#### STORED DATA ####
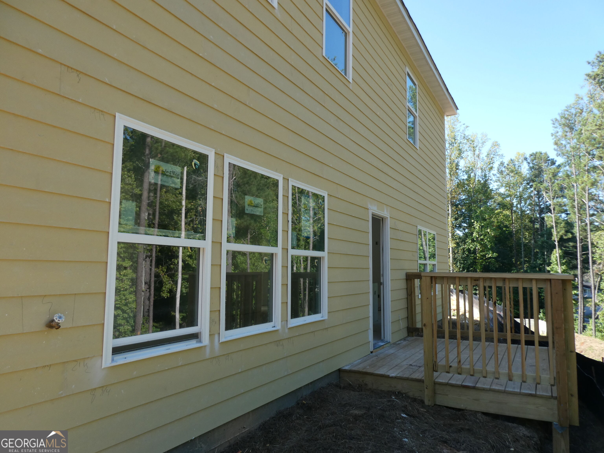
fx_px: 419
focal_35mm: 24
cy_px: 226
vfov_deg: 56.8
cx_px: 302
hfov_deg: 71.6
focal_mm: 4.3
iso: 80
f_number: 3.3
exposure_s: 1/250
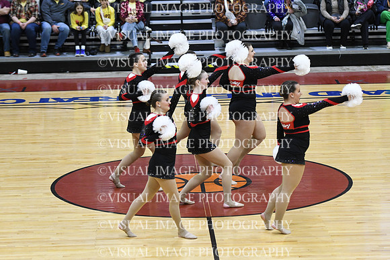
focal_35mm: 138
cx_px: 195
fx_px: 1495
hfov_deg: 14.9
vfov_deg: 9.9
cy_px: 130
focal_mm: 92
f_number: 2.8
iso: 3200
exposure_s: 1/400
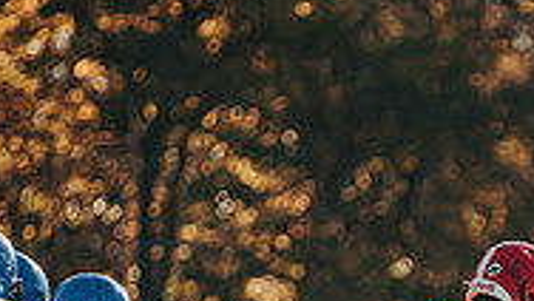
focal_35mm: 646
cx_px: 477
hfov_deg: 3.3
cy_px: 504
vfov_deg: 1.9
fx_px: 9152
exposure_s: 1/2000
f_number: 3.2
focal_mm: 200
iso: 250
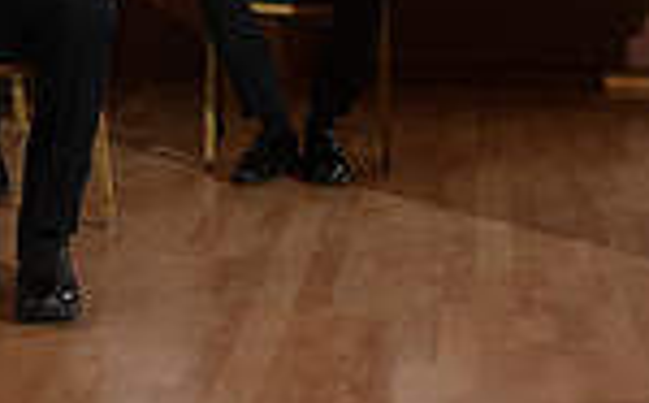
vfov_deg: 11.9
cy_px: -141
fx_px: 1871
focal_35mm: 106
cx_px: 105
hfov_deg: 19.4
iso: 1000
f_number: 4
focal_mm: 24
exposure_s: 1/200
####
#### STORED DATA ####
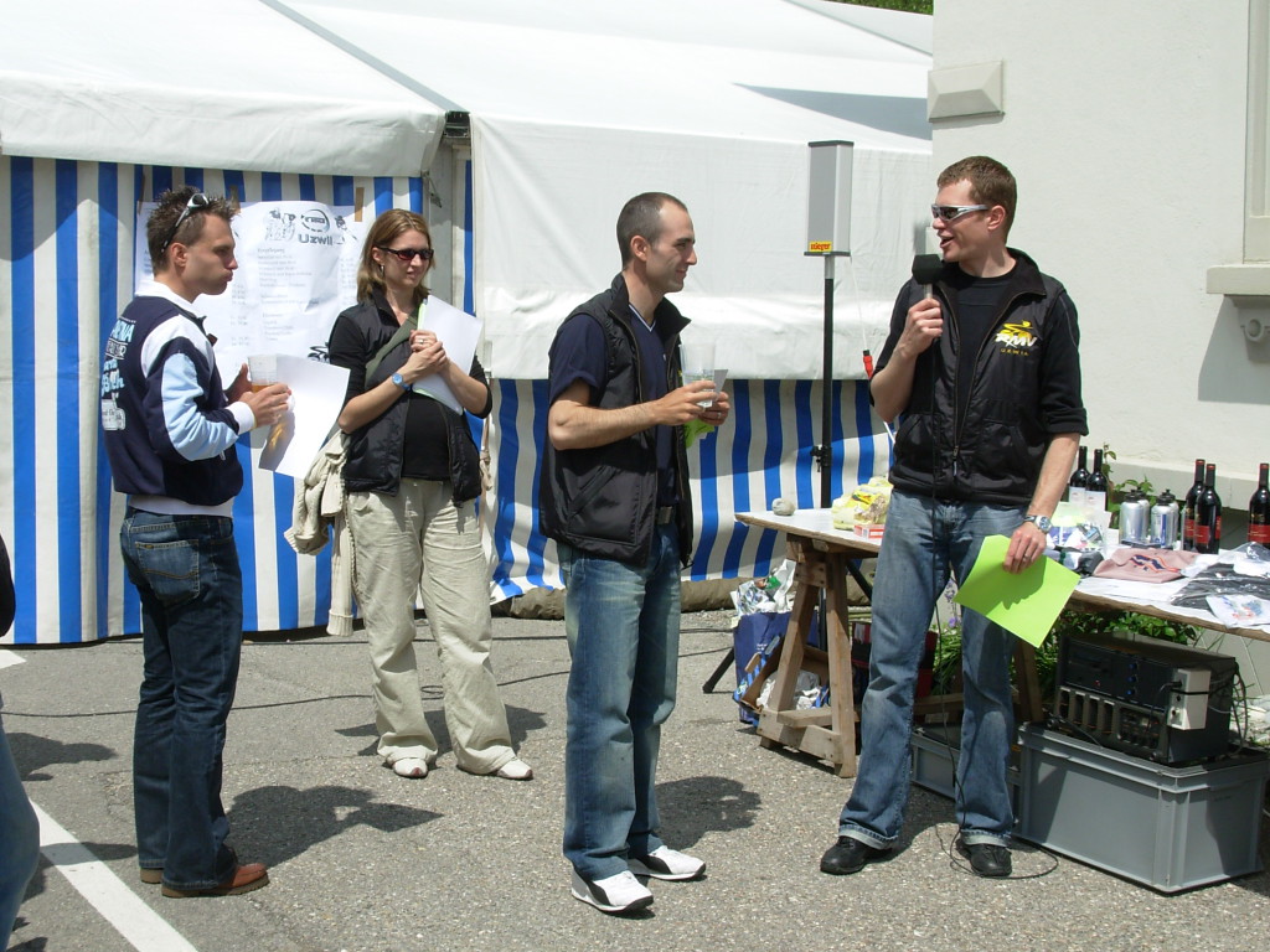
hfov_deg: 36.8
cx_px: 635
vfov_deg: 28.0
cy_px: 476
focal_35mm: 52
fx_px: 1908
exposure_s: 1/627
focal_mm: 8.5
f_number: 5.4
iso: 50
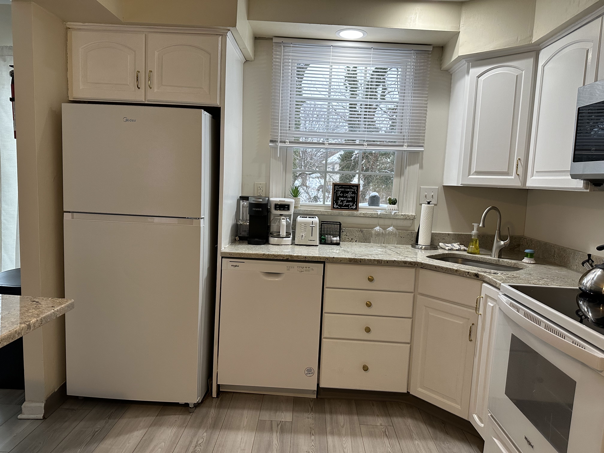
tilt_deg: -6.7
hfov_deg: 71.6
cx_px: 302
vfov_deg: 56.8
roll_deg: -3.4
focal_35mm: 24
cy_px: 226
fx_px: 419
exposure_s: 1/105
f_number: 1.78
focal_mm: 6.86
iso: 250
####
> PROBLEM: Please return the data above exactly as it stands from the line with "focal_mm: 4.3" to the line with "fx_px: 9152", keeping both of those lines but none of the pictures.

> WRITTEN SOLUTION:
focal_mm: 4.3
iso: 80
f_number: 3.3
exposure_s: 1/250
focal_35mm: 138
cx_px: 195
fx_px: 1495
hfov_deg: 14.9
vfov_deg: 9.9
cy_px: 130
focal_mm: 92
f_number: 2.8
iso: 3200
exposure_s: 1/400
focal_35mm: 646
cx_px: 477
hfov_deg: 3.3
cy_px: 504
vfov_deg: 1.9
fx_px: 9152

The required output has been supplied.